* [Recorded data]:
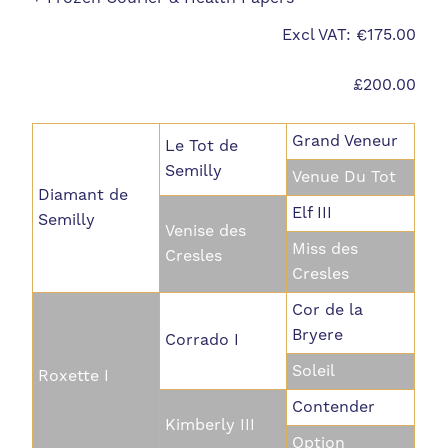
Excl VAT: €175.00
£200.00
Grand Veneur
Le Tot de
Semilly
Venue Du Tot
Diamant de
Elf III
Semilly
Venise des
Miss des
Cresles
Cresles
Cor de la
Bryere
Corrado I
Soleil
Roxette I
Contender
Kimberly III
Option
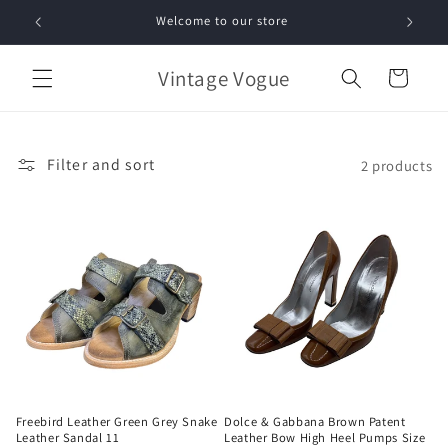
Skip to
Welcome to our store
Free 
content
Vintage Vogue
Cart
Filter and sort
2 products
Freebird Leather Green Grey Snake
Dolce & Gabbana Brown Patent
Leather Sandal 11
Leather Bow High Heel Pumps Size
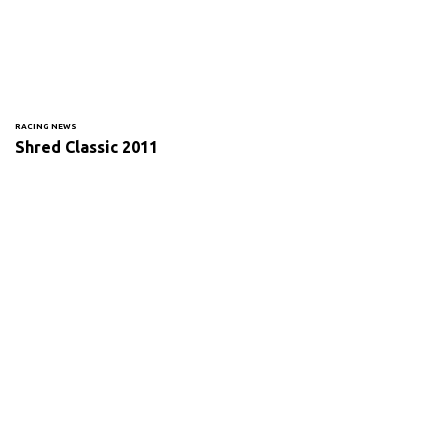
RACING NEWS
Shred Classic 2011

* [Work instructions]: Whenever a line of the data above includes the word "Leather", copy that line.

* [Exercise output]:
Freebird Leather Green Grey Snake
Leather Sandal 11
Leather Bow High Heel Pumps Size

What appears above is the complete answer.